Activity » Turn the lines below into a JSON list of strings with one string per line. Skip blank lines and leave the pictures out.

Information supplied »
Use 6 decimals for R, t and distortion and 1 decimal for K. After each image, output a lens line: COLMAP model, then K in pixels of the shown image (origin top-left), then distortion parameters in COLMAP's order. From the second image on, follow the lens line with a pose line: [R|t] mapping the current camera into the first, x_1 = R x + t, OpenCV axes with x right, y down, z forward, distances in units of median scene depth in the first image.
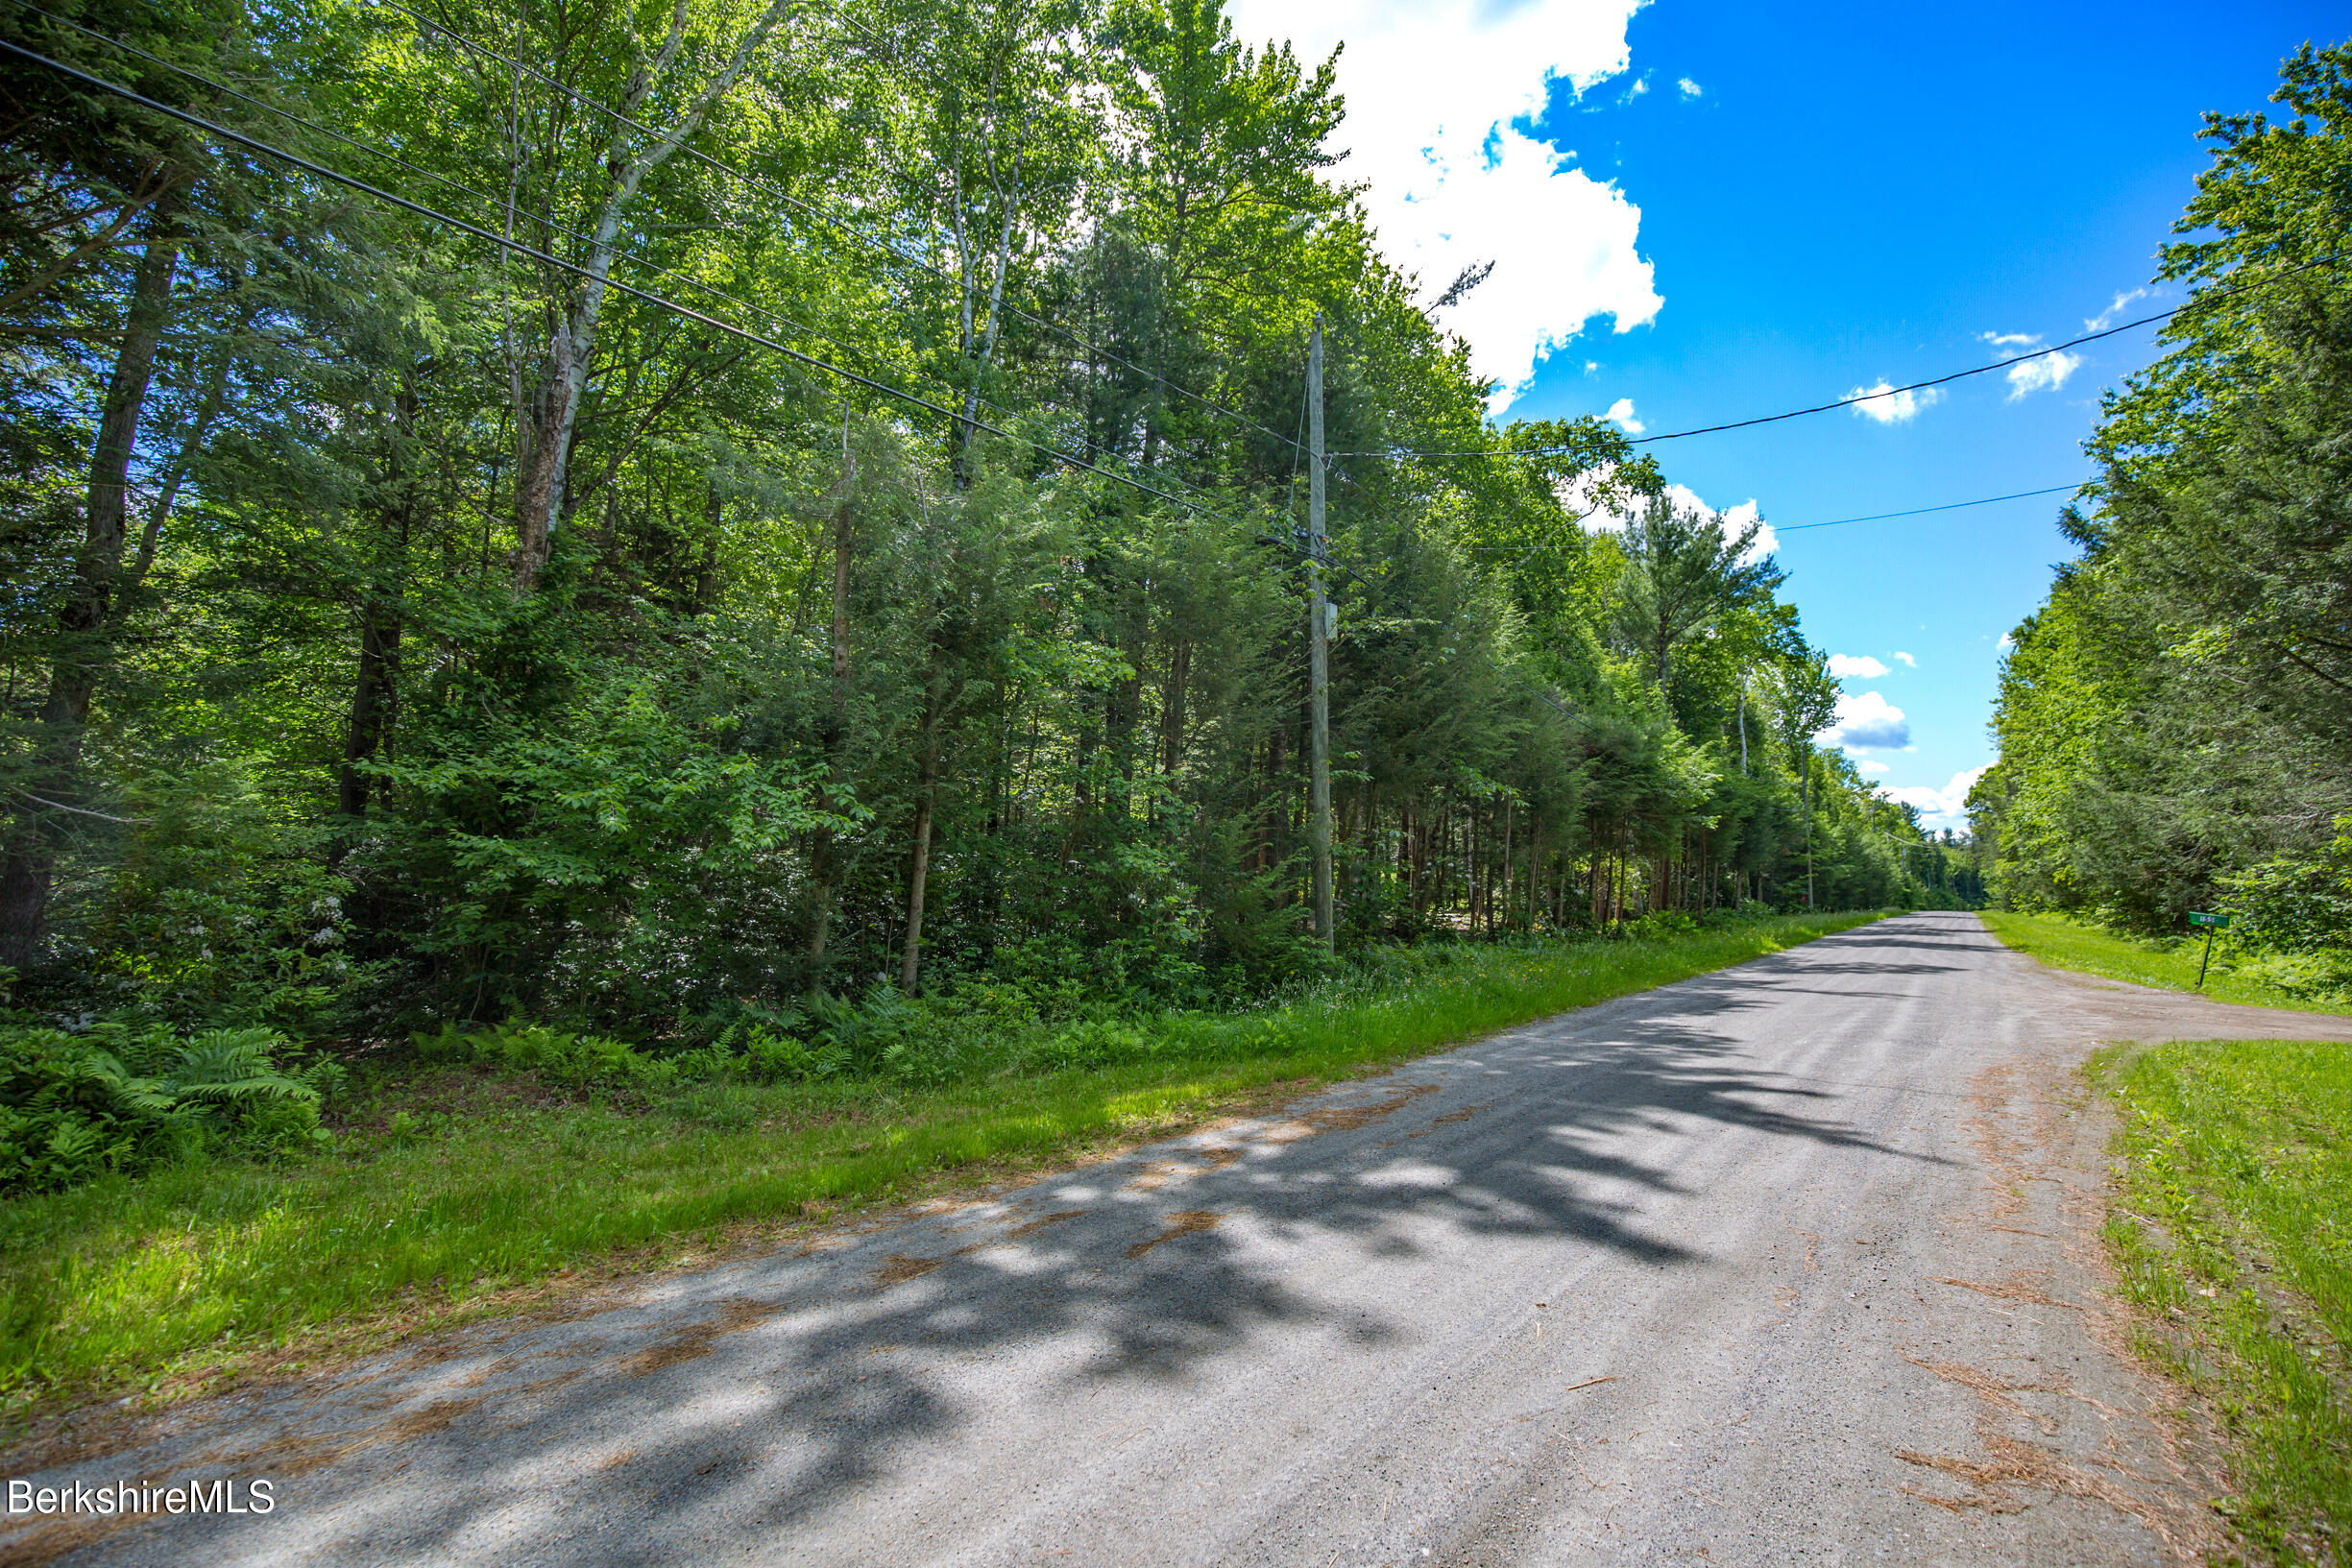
lens RADIAL K [[1103.9, 0, 1176.0], [0, 1103.9, 784.0], [0, 0, 1]] dist [-0.022680, 0.001175]
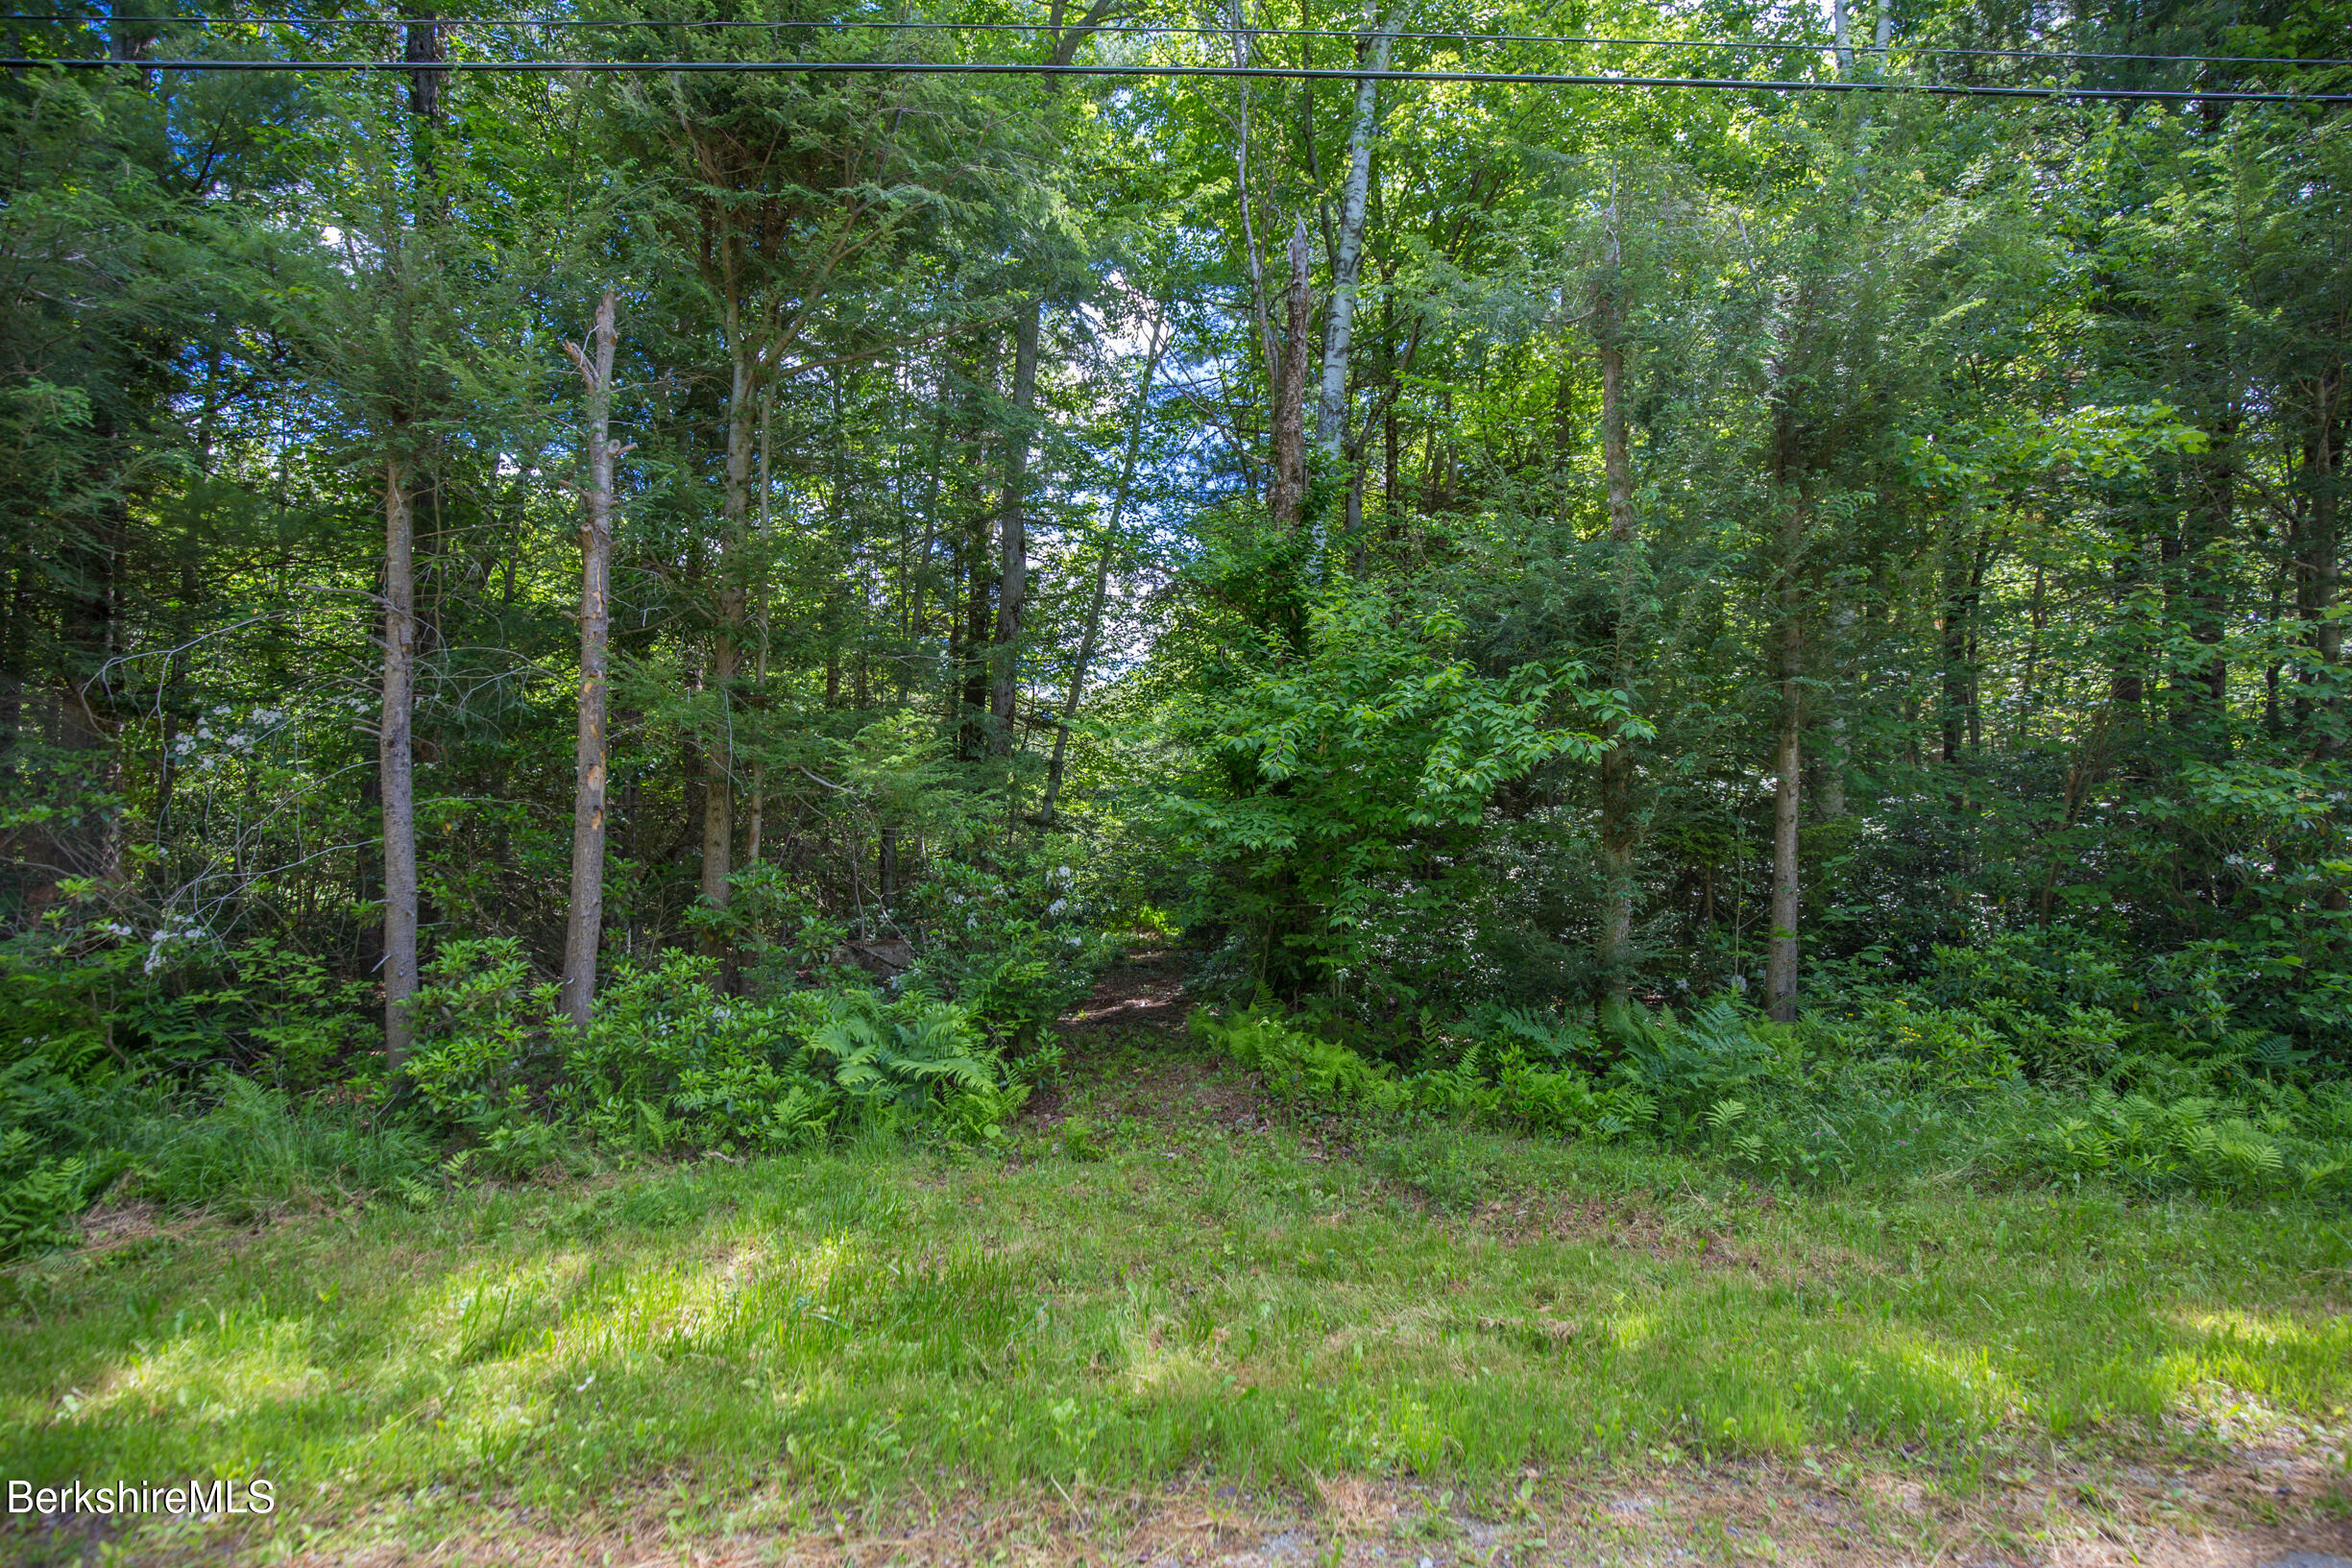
lens RADIAL K [[1103.9, 0, 1176.0], [0, 1103.9, 784.0], [0, 0, 1]] dist [-0.022680, 0.001175]
pose [[0.682075, -0.056636, -0.729085, -0.006760], [0.075397, 0.997130, -0.006922, 0.036188], [0.727385, -0.050249, 0.684388, 0.325520]]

Reply to the task »
[
  "Use 6 decimals for R, t and distortion and 1 decimal for K. After each image, output a lens line: COLMAP model, then K in pixels of the shown image (origin top-left), then distortion parameters in COLMAP's order. From the second image on, follow the lens line with a pose line: [R|t] mapping the current camera into the first, x_1 = R x + t, OpenCV axes with x right, y down, z forward, distances in units of median scene depth in the first image.",
  "lens RADIAL K [[1103.9, 0, 1176.0], [0, 1103.9, 784.0], [0, 0, 1]] dist [-0.022680, 0.001175]",
  "lens RADIAL K [[1103.9, 0, 1176.0], [0, 1103.9, 784.0], [0, 0, 1]] dist [-0.022680, 0.001175]",
  "pose [[0.682075, -0.056636, -0.729085, -0.006760], [0.075397, 0.997130, -0.006922, 0.036188], [0.727385, -0.050249, 0.684388, 0.325520]]"
]